# REQUIREMENT
Return verbatim every line from the beginning of the data down to the line containing "les principales propositions", including both the first line and that line.

[Data excerpts]
-.-.-

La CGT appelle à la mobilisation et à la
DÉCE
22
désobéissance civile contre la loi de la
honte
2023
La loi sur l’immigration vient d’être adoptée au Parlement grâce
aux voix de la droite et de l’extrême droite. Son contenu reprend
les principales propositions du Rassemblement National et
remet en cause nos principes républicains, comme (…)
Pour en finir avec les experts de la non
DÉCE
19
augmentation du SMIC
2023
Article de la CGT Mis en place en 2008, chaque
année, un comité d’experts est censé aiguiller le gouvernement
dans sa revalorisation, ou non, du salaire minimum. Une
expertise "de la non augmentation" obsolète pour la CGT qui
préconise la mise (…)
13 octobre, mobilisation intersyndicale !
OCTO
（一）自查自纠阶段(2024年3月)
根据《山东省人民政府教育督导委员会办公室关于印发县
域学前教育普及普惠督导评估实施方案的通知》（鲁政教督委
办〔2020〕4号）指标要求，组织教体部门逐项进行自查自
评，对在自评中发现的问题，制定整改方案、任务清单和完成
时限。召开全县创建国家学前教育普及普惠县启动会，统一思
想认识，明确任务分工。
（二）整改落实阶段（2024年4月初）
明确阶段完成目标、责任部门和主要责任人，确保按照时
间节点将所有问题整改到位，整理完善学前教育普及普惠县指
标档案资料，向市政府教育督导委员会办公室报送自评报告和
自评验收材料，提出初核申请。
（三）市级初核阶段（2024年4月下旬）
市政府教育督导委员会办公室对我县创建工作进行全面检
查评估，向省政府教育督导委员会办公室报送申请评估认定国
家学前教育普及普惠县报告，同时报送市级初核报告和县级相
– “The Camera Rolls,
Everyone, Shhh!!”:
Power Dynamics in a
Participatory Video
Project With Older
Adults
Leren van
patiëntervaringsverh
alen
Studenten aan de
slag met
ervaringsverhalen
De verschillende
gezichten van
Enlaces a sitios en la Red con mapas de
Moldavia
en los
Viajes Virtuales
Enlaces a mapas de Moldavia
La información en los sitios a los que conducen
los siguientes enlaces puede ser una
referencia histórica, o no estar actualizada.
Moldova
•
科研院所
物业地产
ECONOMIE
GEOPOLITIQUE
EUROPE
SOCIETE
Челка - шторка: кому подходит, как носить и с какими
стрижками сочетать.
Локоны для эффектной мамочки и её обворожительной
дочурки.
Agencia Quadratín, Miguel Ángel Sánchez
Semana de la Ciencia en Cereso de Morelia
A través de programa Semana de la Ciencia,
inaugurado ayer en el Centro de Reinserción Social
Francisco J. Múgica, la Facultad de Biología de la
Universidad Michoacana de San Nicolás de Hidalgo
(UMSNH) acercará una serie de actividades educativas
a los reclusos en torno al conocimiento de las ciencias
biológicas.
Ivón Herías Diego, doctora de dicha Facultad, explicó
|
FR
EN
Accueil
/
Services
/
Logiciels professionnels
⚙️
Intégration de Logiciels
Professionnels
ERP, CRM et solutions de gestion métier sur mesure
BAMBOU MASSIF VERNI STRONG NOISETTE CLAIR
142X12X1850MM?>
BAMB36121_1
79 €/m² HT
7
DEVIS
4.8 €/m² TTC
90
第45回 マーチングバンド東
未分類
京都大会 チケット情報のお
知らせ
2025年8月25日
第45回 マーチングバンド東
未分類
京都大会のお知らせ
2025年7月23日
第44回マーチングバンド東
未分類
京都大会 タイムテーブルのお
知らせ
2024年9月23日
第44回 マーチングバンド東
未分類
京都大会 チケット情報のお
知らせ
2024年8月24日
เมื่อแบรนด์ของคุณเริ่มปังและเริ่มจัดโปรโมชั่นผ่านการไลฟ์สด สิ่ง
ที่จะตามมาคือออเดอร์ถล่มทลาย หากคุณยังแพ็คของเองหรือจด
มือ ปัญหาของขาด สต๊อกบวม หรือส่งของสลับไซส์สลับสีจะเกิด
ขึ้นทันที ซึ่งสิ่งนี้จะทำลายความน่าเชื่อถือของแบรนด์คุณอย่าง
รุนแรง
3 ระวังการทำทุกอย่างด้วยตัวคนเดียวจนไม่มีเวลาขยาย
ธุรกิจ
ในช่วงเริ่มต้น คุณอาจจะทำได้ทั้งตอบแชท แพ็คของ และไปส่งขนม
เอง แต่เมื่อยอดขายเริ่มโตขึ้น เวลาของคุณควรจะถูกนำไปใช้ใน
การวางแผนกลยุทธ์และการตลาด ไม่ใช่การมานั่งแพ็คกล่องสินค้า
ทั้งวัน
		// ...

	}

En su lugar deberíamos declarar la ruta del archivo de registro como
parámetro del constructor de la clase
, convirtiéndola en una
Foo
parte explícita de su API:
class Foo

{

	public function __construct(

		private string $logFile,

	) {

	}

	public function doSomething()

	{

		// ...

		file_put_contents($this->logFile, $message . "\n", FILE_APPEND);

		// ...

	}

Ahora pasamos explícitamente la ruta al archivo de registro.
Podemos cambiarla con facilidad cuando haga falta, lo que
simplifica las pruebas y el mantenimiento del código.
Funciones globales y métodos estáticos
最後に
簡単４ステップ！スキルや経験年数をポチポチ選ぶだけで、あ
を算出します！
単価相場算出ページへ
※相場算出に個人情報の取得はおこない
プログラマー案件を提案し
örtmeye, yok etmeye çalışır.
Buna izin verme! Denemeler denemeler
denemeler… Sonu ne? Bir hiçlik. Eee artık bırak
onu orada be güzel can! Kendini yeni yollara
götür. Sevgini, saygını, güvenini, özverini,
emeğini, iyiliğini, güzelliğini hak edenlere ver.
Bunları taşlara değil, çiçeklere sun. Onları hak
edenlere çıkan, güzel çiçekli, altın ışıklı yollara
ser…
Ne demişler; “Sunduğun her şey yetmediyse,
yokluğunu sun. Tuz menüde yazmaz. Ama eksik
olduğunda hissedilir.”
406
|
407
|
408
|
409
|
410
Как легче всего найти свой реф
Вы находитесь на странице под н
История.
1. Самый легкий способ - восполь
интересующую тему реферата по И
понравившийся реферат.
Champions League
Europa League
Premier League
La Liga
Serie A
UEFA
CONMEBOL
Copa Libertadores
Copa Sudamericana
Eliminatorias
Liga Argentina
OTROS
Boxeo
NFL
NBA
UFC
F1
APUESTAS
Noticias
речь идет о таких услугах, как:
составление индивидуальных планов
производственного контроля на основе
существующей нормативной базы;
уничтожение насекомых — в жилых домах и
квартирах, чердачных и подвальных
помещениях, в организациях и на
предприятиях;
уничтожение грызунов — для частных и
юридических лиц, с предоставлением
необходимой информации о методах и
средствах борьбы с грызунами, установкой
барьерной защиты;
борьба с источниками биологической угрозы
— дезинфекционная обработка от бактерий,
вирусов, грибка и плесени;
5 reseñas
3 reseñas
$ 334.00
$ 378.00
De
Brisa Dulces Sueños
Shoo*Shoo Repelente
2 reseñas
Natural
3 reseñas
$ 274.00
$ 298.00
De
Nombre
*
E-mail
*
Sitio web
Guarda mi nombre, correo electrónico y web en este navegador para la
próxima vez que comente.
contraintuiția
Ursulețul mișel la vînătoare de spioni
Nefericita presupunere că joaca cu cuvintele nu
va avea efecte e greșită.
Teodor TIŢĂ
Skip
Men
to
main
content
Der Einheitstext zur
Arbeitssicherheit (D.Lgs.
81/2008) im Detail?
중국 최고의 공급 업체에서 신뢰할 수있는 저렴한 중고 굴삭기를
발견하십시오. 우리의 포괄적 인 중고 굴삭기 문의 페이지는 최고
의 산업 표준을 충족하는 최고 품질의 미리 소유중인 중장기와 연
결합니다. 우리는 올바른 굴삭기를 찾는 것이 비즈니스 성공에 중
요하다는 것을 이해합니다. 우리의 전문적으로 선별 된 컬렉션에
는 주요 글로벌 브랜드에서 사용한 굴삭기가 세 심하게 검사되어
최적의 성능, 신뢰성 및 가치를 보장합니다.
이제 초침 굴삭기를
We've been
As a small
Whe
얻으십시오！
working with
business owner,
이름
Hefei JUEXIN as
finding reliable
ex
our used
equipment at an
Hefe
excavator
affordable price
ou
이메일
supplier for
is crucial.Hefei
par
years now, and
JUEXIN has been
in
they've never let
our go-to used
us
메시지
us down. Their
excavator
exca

-.-.-

# EXERCISE RESPONSE
La CGT appelle à la mobilisation et à la
DÉCE
22
désobéissance civile contre la loi de la
honte
2023
La loi sur l’immigration vient d’être adoptée au Parlement grâce
aux voix de la droite et de l’extrême droite. Son contenu reprend
les principales propositions du Rassemblement National et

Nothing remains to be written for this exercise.